## Written exercise
Convert the part of the records below that opens with the line containing "pose: elev=329.5 azim=329.2" and runs through the end into a Markdown table with two columns, Row for the row number and Line for the line itself. Skip blank lines, and leave the pictures out of the table.

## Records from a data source
»»
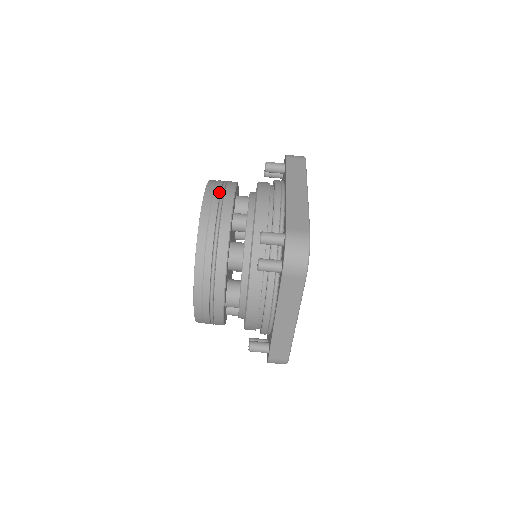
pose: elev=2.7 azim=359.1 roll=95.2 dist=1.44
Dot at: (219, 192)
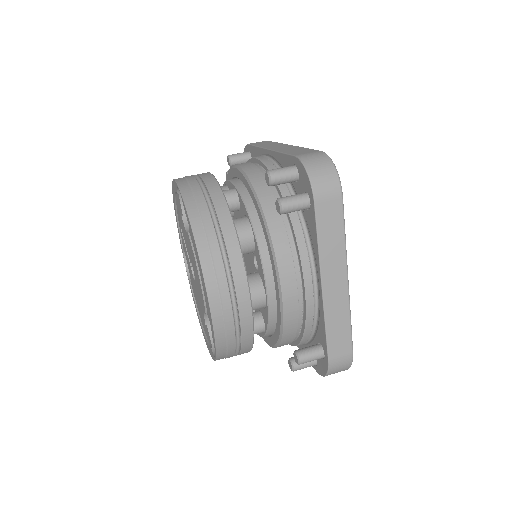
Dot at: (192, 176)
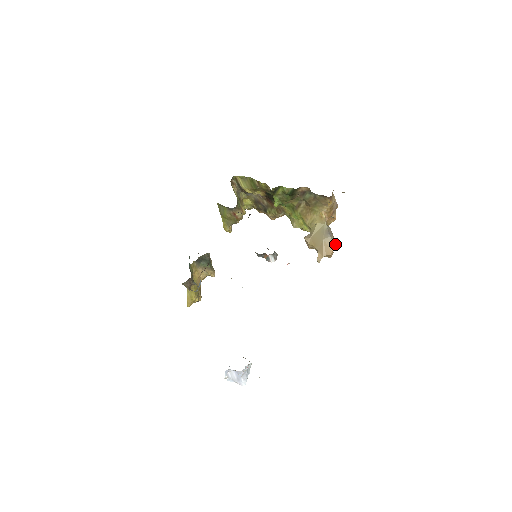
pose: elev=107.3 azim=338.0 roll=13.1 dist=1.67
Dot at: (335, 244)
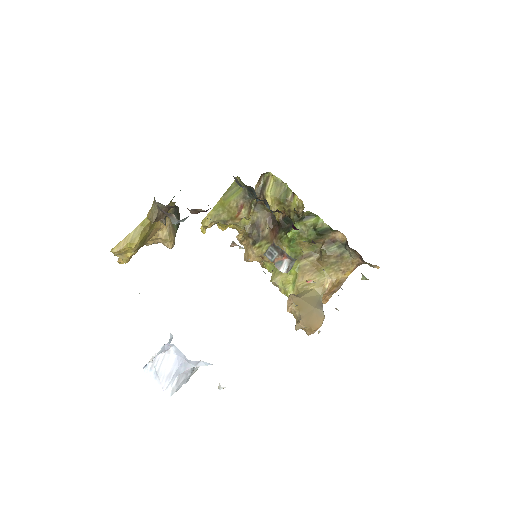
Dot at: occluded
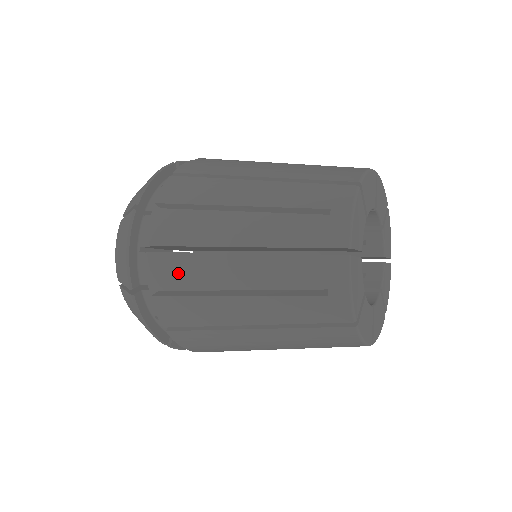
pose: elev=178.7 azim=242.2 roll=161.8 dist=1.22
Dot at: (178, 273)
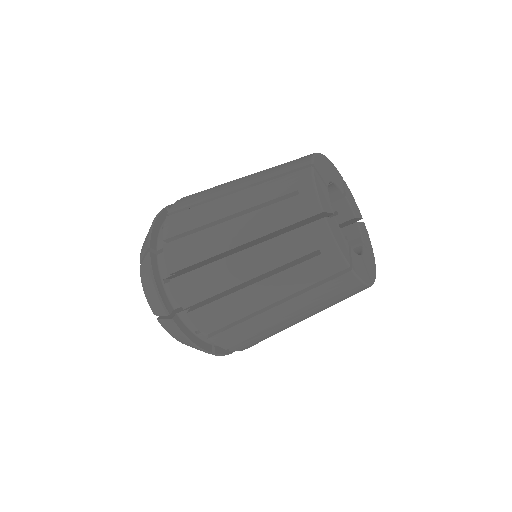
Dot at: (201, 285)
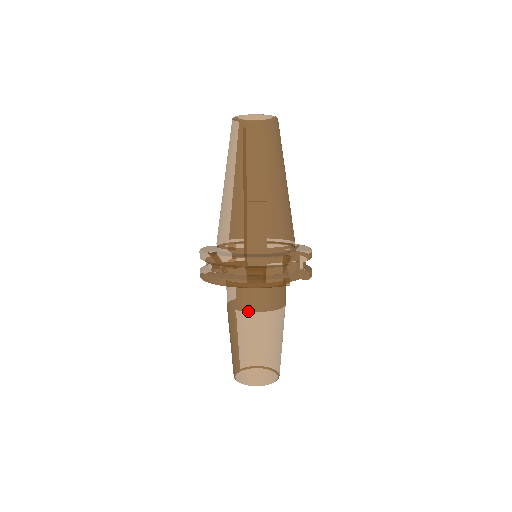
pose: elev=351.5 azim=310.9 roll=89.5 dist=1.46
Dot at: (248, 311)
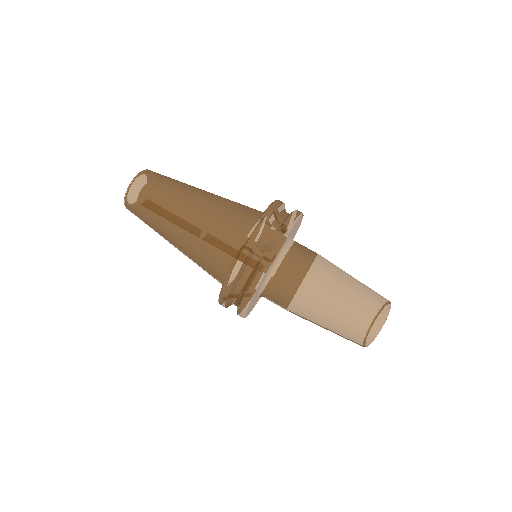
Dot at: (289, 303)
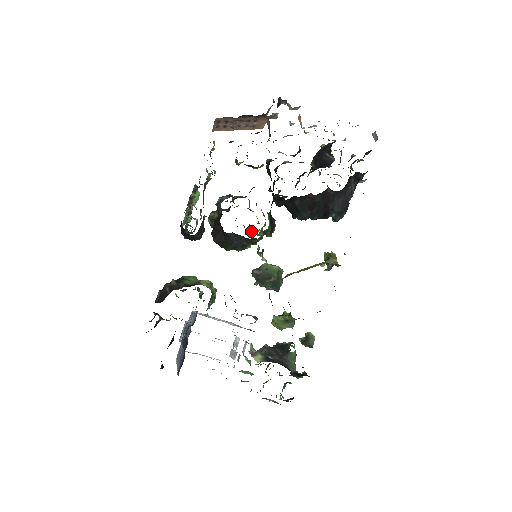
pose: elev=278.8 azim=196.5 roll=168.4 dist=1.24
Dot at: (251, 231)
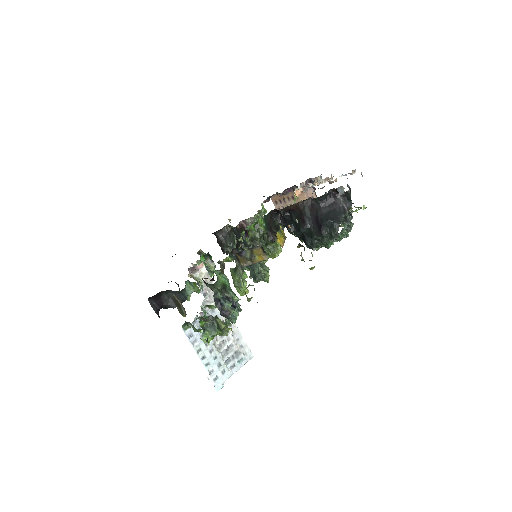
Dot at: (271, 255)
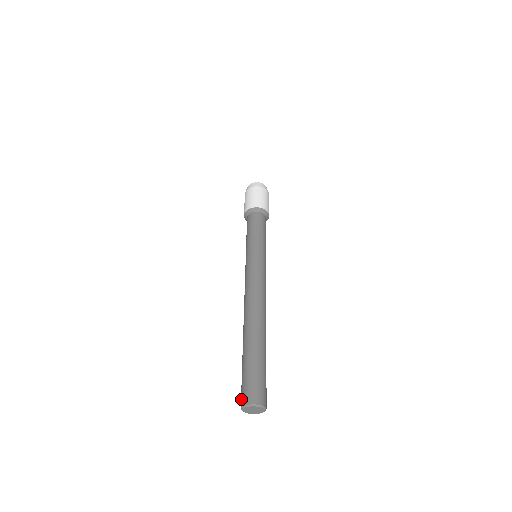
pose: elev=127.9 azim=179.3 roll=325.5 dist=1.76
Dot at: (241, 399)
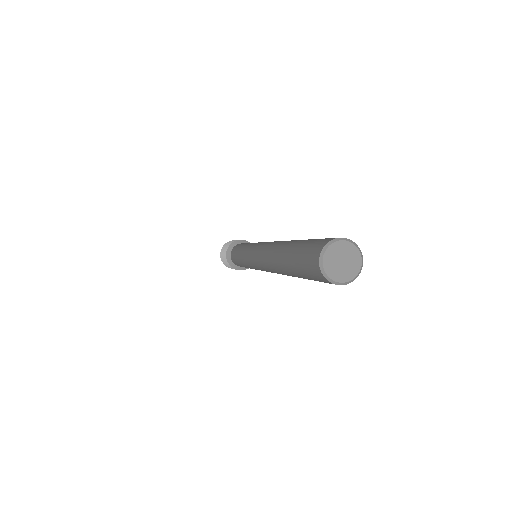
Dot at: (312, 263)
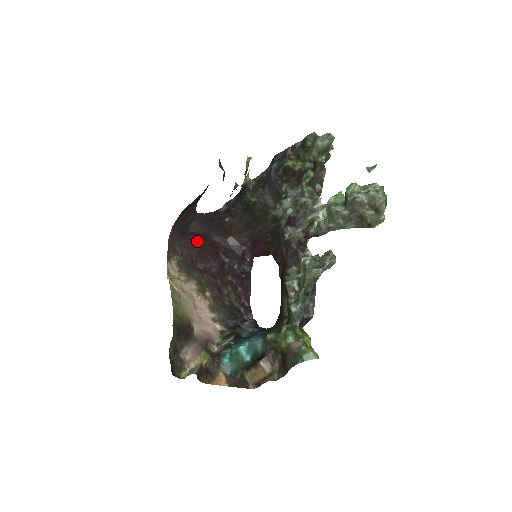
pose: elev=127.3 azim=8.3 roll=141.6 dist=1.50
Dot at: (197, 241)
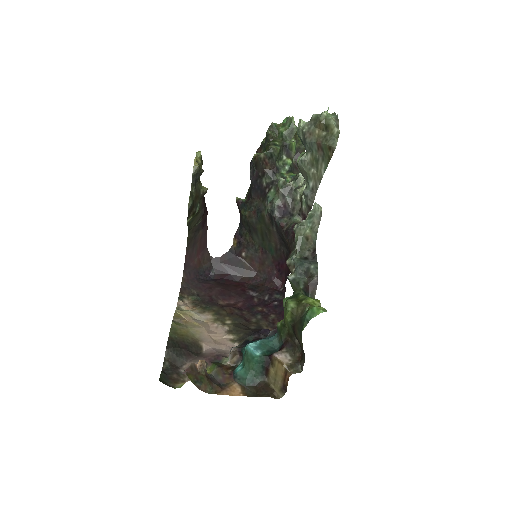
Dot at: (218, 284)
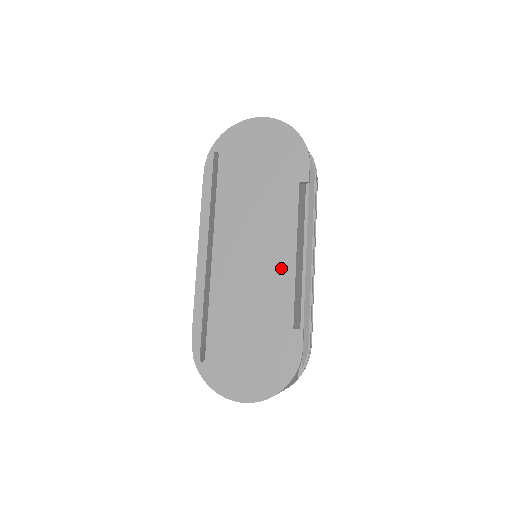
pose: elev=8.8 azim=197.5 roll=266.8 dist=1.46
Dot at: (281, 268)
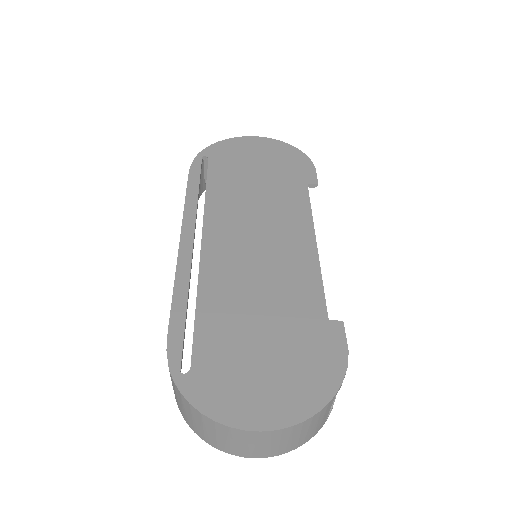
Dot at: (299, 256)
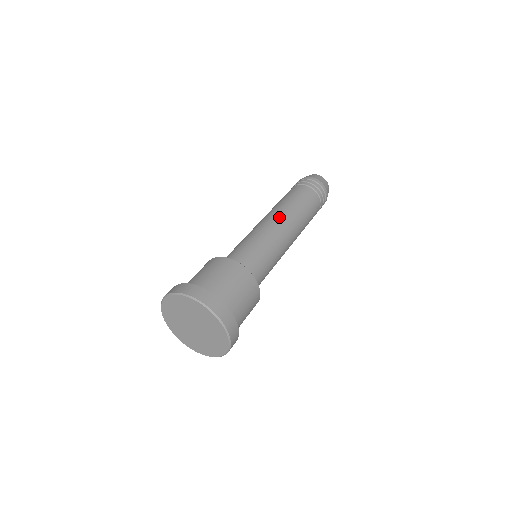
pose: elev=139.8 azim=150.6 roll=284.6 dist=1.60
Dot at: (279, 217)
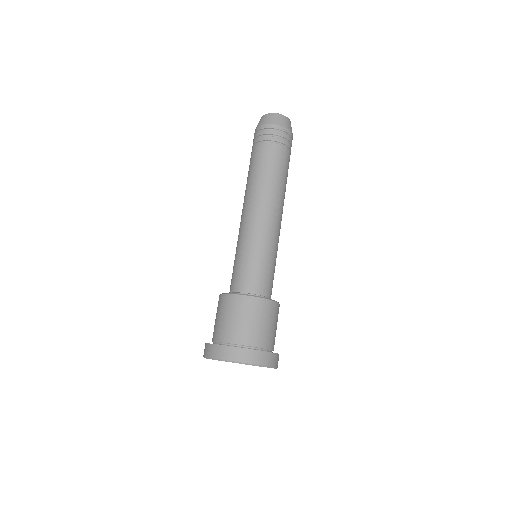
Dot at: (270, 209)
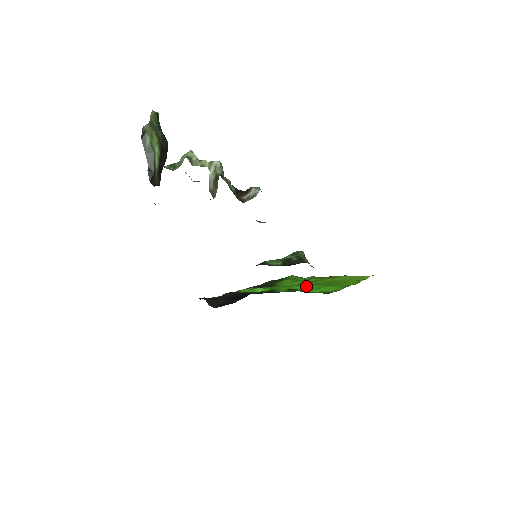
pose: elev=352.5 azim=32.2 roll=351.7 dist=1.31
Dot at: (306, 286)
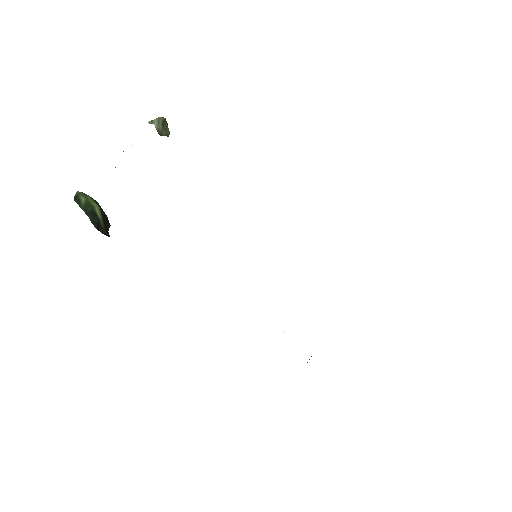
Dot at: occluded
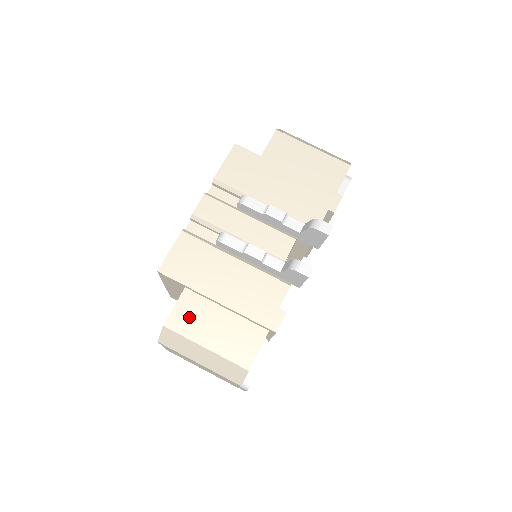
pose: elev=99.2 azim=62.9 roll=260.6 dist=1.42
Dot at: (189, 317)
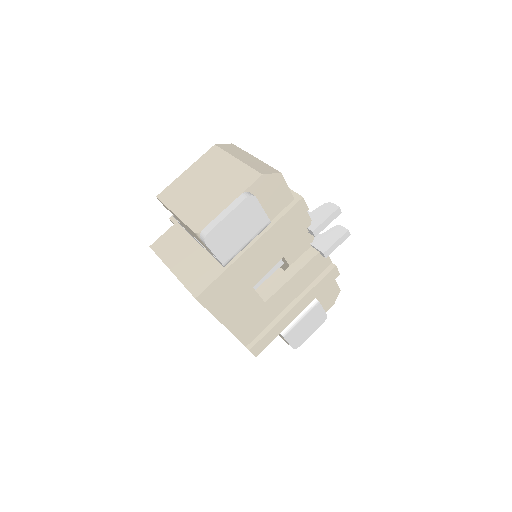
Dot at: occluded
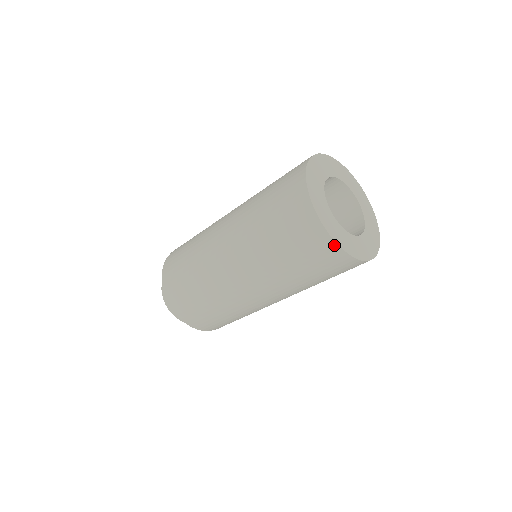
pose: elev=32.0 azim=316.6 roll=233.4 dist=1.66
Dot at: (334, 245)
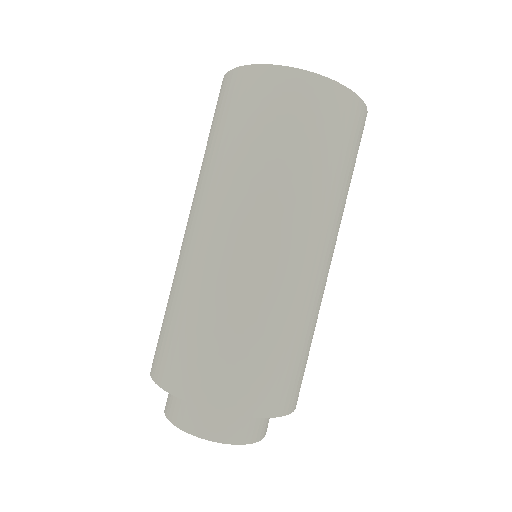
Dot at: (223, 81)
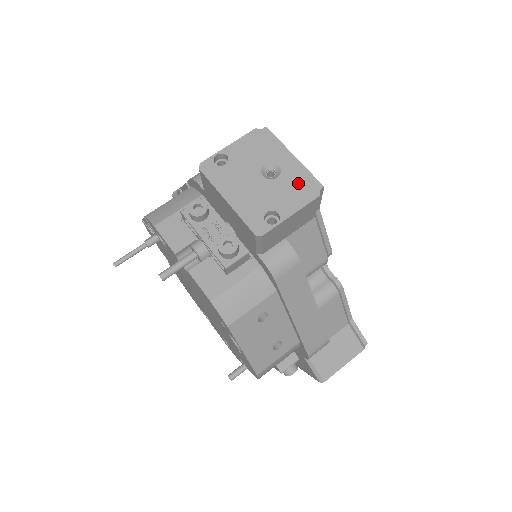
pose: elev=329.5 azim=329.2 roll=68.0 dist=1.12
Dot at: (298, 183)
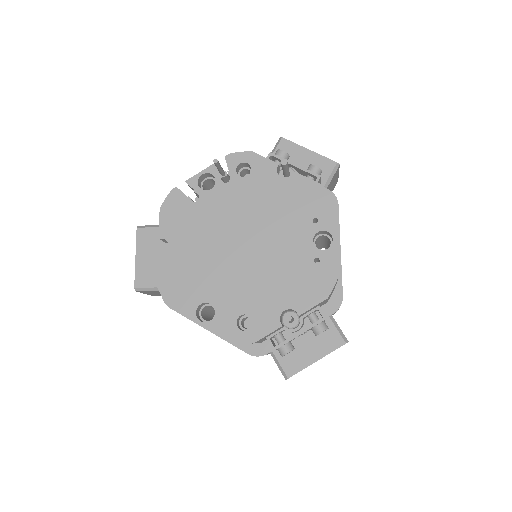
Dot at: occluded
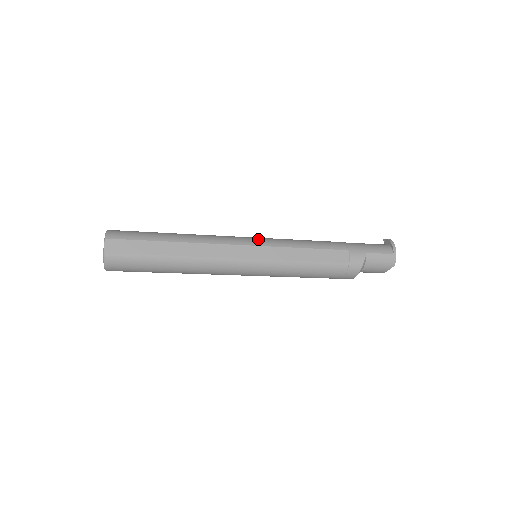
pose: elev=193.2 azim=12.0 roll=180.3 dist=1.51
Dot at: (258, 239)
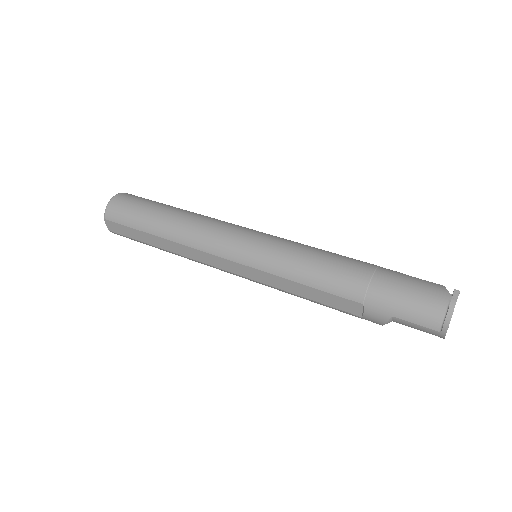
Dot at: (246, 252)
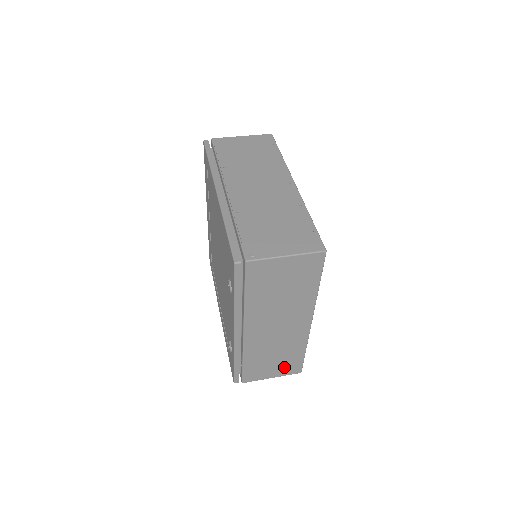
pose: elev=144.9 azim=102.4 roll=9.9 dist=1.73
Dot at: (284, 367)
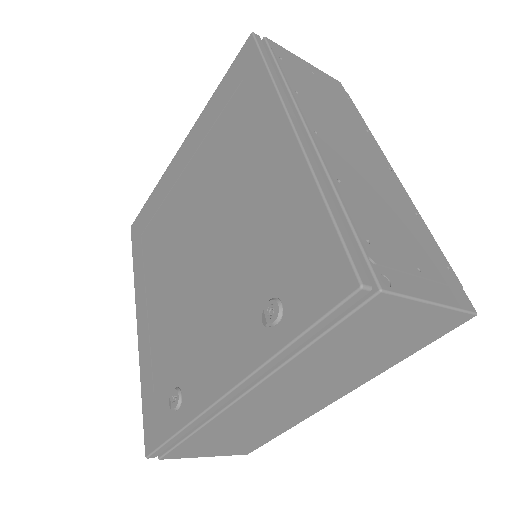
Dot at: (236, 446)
««
## Written response
| Row | Line |
|---|---|
| 1 | pose: elev=329.5 azim=329.2 roll=68.0 dist=1.12 |
| 2 | Dot at: (298, 183) |
| 3 | Dot at: occluded |
| 4 | pose: elev=193.2 azim=12.0 roll=180.3 dist=1.51 |
| 5 | Dot at: (258, 239) |
| 6 | Dot at: (246, 252) |
| 7 | pose: elev=144.9 azim=102.4 roll=9.9 dist=1.73 |
| 8 | Dot at: (284, 367) |
| 9 | Dot at: (236, 446) |